[Items from a dataset]
+===+

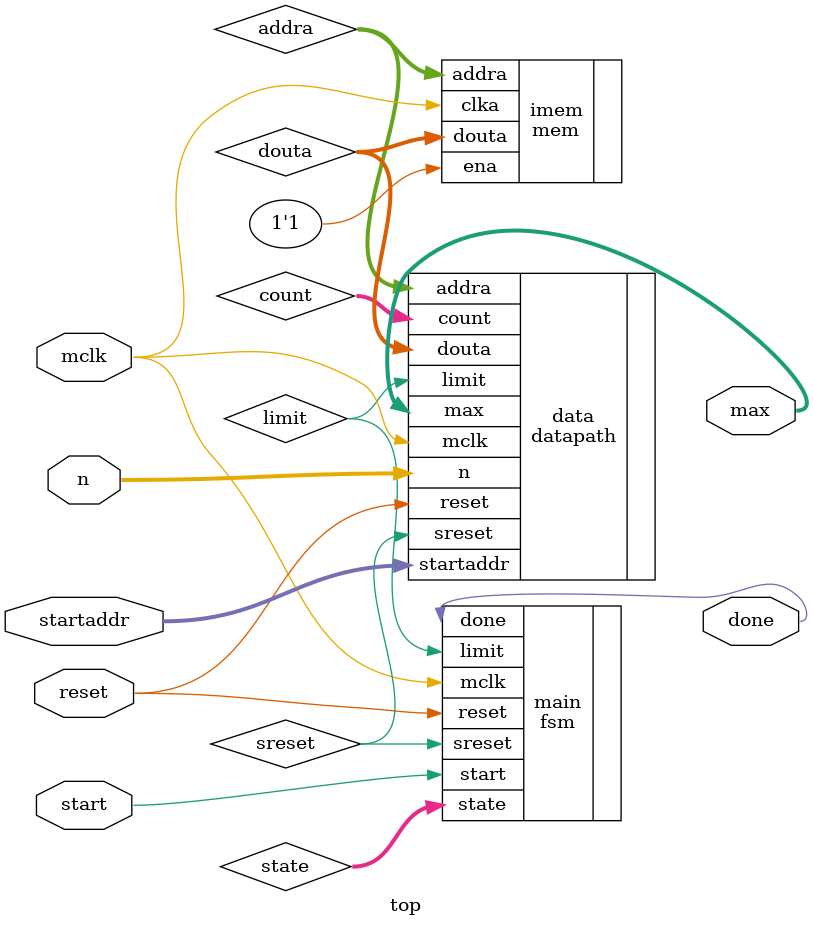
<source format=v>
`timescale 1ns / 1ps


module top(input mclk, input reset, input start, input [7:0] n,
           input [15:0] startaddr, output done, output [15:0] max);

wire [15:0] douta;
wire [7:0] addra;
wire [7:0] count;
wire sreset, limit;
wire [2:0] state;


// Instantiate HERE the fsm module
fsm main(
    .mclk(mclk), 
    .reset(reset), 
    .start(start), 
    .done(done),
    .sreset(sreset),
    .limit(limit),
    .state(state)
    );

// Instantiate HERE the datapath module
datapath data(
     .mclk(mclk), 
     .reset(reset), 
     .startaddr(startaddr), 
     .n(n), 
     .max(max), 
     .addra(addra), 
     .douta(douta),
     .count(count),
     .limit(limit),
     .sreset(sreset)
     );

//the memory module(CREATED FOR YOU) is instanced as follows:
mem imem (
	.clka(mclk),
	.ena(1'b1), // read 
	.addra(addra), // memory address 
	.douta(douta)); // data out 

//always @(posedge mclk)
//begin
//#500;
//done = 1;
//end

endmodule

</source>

+===+

- **PROBLEM REQUIREMENTS**
Return every line above where "input" appears.

- **COMPLETED TASK**
module top(input mclk, input reset, input start, input [7:0] n,
           input [15:0] startaddr, output done, output [15:0] max);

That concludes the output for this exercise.